## Task list:
- 1) Decide whether each statement below agrees with the wetlands text, answering yes or no and quoting the words of the text that settle it: (a) the text holds that a hurricane named Katrina wrecked New Orleans; (b) the text calls the hurricane an act of nature; (c) the text says barrier wetlands once absorbed the storm surge.
- 2) Echo the stretch of the wetlands text from "Wasting America’s Wetlands" through "and private profiteers.", word for word.

## Page text:
◆ ◆ ◆
Wasting America’s Wetlands


Flying Over the Delta November 2007 (Copyright G. Nienaber)

It was not a hurricane named Katrina that wrecked the city of New Orleans. It was, quite simply, a warfare economy and a sold-out government. It was shoddy pumps and levees, barges run amuck, strategic resources of petroleum and natural gas, environmental deregulation, too much rain, and the destruction of sponge-like barrier wetlands that once absorbed the storm surge. The hurricane was an act of nature, but such storms can no longer be separated from the politics and economics of corporate consumption that are driving the American “war on terror.” Katrina created a huge business opportunity for “government,” for multinational corporations and private profiteers.

New Orleans and the Gulf Coast have now joined the ranks of “Third World” countries—Iraq, Afghanistan, Sudan, Guatemala, Haiti, Somalia, Congo—suffering the shocks of America’s permanent warfare agenda. This global apartheid sanctions vicious actions toward subjects who resist. The people of New Orleans join the ranks of the homeless, indigenous people suffering genocide, the refugees and internally displaced and other victims of globalization—millions of people set adrift in a sea of nowhere, with no rights, no possessions, no protection and little prospect for survival.[1]

Disaster capitalism is showing its teeth in America, and the picture isn’t pretty.
◆ ◆ ◆
## Dataset excerpt:
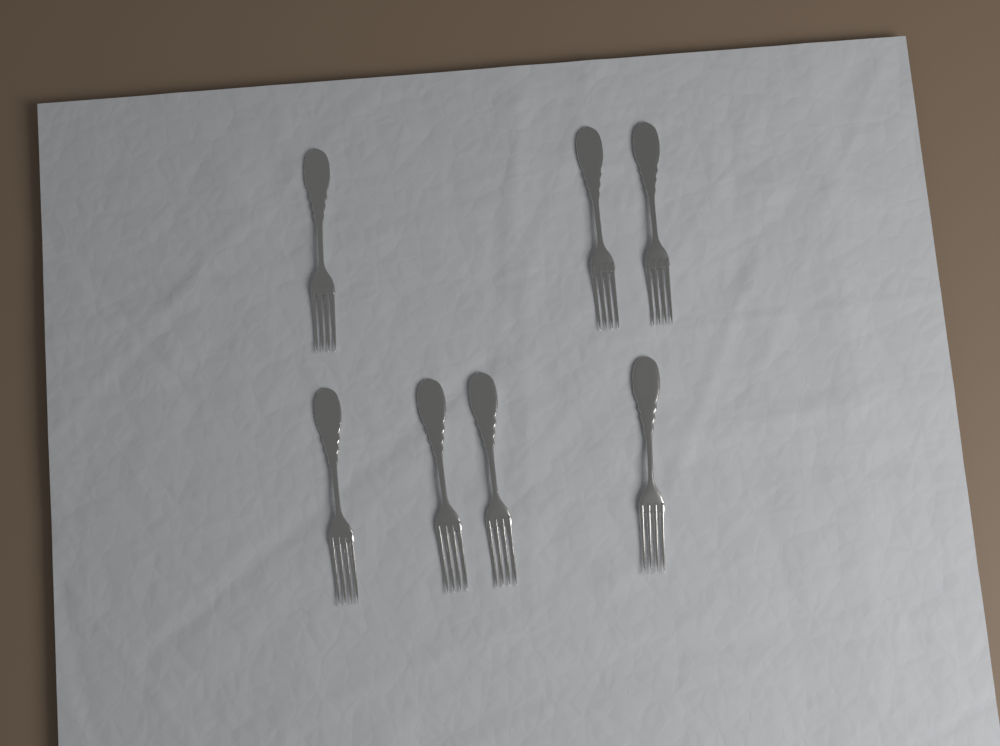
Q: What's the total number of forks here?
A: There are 7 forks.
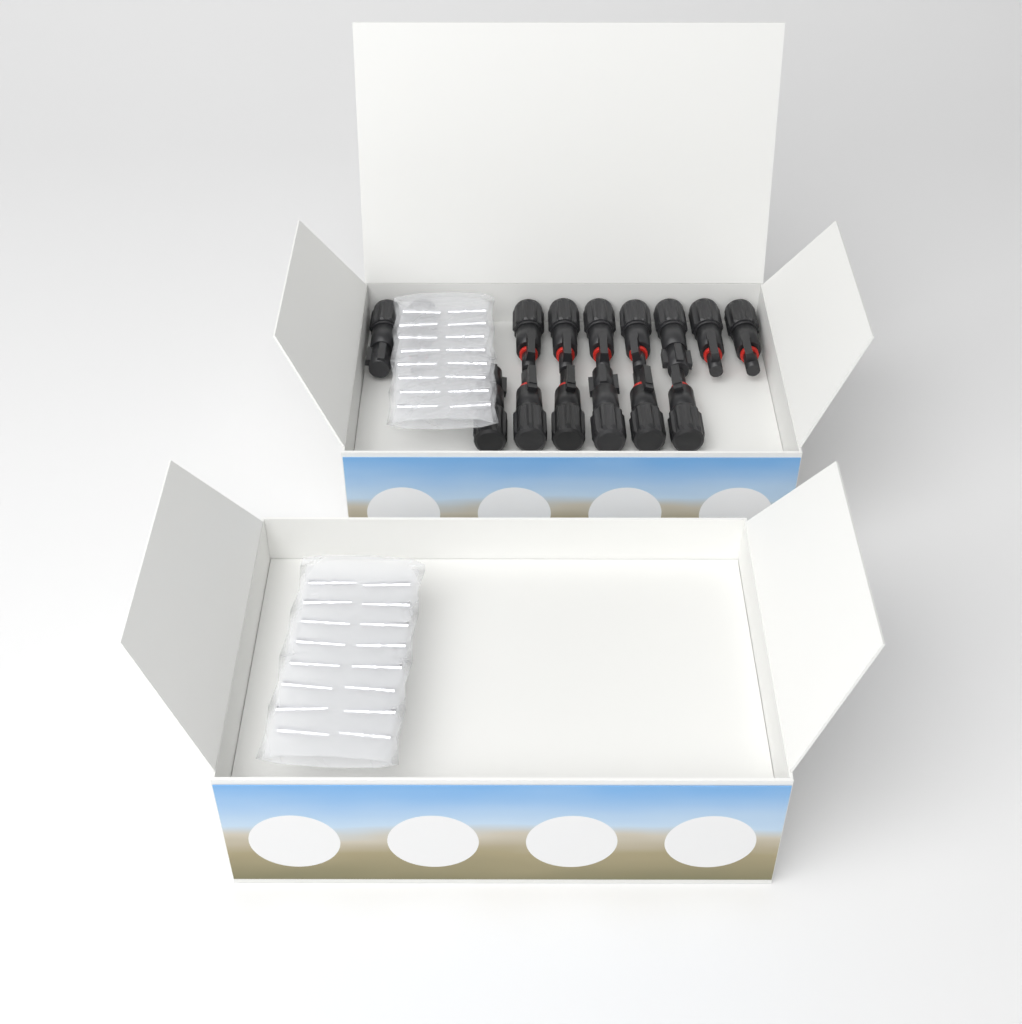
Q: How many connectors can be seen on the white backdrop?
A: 15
◆ ◆ ◆
## Worked answers:
- 1)
(a) No: "It was not a hurricane named Katrina that wrecked the city of New Orleans."
(b) Yes: "The hurricane was an act of nature"
(c) Yes: "sponge-like barrier wetlands that once absorbed the storm surge"

- 2)
Wasting America’s Wetlands


Flying Over the Delta November 2007 (Copyright G. Nienaber)

It was not a hurricane named Katrina that wrecked the city of New Orleans. It was, quite simply, a warfare economy and a sold-out government. It was shoddy pumps and levees, barges run amuck, strategic resources of petroleum and natural gas, environmental deregulation, too much rain, and the destruction of sponge-like barrier wetlands that once absorbed the storm surge. The hurricane was an act of nature, but such storms can no longer be separated from the politics and economics of corporate consumption that are driving the American “war on terror.” Katrina created a huge business opportunity for “government,” for multinational corporations and private profiteers.